------ EXERCISE MATERIALS ------

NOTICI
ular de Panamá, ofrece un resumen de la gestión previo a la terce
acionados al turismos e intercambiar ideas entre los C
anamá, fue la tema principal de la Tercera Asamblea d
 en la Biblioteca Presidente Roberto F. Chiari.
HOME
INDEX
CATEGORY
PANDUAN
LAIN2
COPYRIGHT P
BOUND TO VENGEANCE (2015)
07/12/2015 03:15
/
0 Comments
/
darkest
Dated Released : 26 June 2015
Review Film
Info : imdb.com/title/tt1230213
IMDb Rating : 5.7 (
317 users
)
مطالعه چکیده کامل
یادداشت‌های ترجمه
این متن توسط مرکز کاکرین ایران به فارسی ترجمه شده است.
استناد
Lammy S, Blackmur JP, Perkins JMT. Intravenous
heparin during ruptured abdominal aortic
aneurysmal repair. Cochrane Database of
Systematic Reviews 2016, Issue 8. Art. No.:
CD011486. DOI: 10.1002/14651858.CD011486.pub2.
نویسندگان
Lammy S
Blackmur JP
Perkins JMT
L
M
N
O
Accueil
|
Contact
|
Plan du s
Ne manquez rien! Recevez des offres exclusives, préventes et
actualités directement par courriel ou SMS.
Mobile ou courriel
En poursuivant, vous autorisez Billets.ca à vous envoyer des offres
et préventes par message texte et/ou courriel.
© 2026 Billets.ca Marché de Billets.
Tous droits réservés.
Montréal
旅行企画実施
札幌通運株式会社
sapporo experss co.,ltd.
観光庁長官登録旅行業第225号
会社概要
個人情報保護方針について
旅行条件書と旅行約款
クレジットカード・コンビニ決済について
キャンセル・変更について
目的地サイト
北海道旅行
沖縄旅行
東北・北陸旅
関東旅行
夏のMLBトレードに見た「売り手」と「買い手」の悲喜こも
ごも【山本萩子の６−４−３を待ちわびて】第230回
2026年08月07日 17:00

------

*TASK INSTRUCTIONS*. Lines holding "Lammy": copy each one from the records above.

*ANSWER SPACE*.
Lammy S, Blackmur JP, Perkins JMT. Intravenous
Lammy S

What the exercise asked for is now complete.